Cyberthreats against healthcare organizations are on the rise in recent years. With the potential to affect patient safety and even result in death, healthcare cybersecurity advisers are strongly advising healthcare executives and senior leaders to address security as a strategic priority instead of strictly an IT initiative. This approach helps to ensure patient privacy and safety as well as mitigate technological disruptions that can negatively affect important clinical services.
How Many Data Breaches Are There in Healthcare?
In 2020, there were 642 healthcare data breaches that each involved at least 500 records. Some of the significant recent attacks include the following organizations:
- Monongalia Health System and two of its hospitals, Stonewall Jackson Memorial Hospital Company and Monongalia County General Hospital Company, were the targets of a phishing attack between May 10 and August 15 that compromised the data of approximately 398,164 individuals. The organization did not realize the attack had occurred until July, when a vendor filed a non-payment report. The subsequent investigation found emails originating from unauthorized persons from a Monongalia Health contractor’s account in an effort to steal funds using fraudulent transfers. The organization has notified the individuals affected and is reevaluating its healthcare cybersecurity practices and protocols to prevent further incidents.
- Texas ENT, a healthcare organization with several Texas locations, suffered a data breach in August that stole files from the billing system containing sensitive information from 535,489 individuals. The unauthorized access to the system was not discovered until October. The company is working to implement additional security measures for system monitoring and protection.

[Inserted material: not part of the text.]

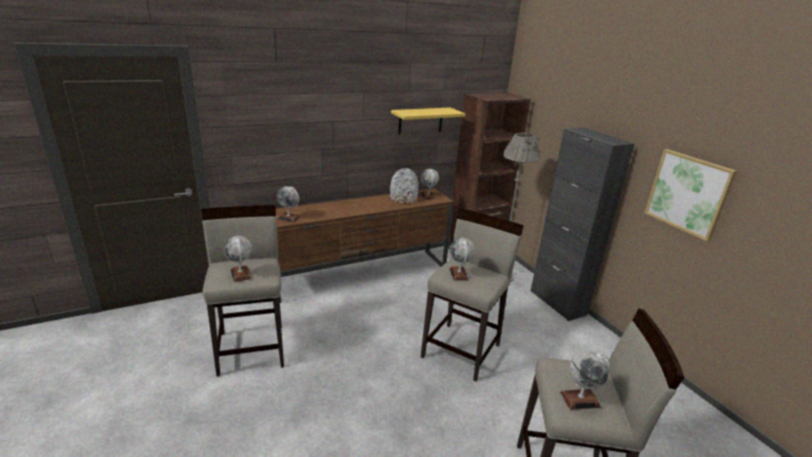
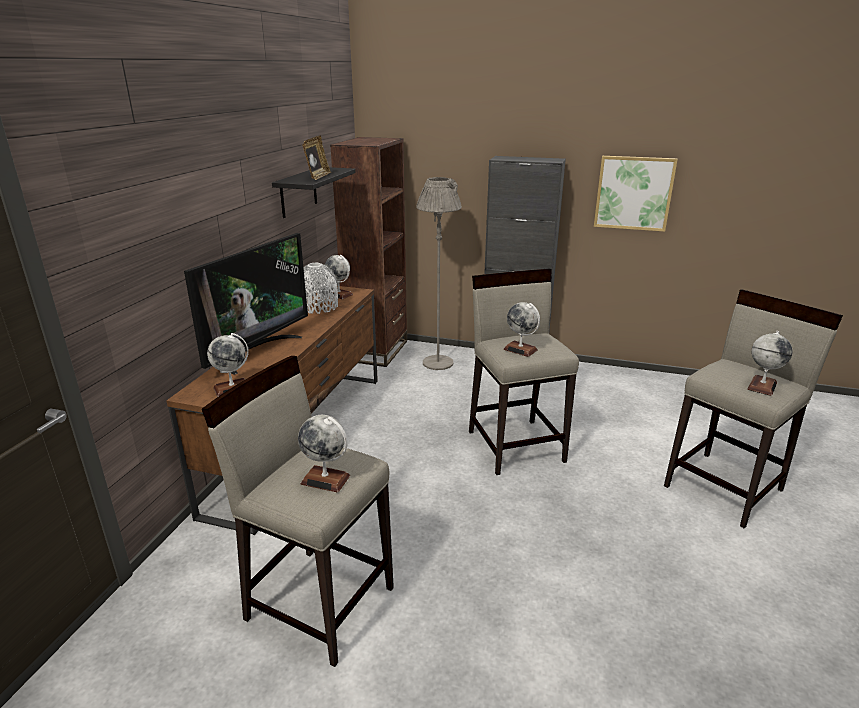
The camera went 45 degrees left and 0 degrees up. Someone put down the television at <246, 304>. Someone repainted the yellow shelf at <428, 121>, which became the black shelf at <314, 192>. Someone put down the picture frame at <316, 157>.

- CompuGroup Medical experienced a technical failure after falling victim to a ransomware attack in December. The incident impacted the availability of email and phones used for customer support. An emergency infrastructure was activated to support customer needs while the company’s team member worked to restore essential organizational components over the course of the next week.
Why Are Healthcare Data Breaches So Common?
Because healthcare organizations maintain a high volume of valuable monetary and intelligence information, they are a frequent target for hackers. Stolen records such as personally identifying information, medical research documents, patient payment data, and protected health information are worth more on the dark web than stolen credit card numbers. This potential for significant profit increases the motivation of cyber criminals to launch attacks on the healthcare industry.
What Are the Risks to Healthcare Systems?
Cyber attacks on healthcare are expensive in multiple ways. The price tag to remediate a health care-related breach is approximately $408 per stolen record, which is nearly three times what it costs for other industries. Privacy loss can also result in financial penalties under HIPAA as well as detrimental reputation damage. Perhaps the most critical risk is the threat against patient care and safety. When access to medical records and devices are compromised, the ability to provide effective care is diminished.
Healthcare cybersecurity is particularly important to protect these organizations that are frequent targets and have much at stake.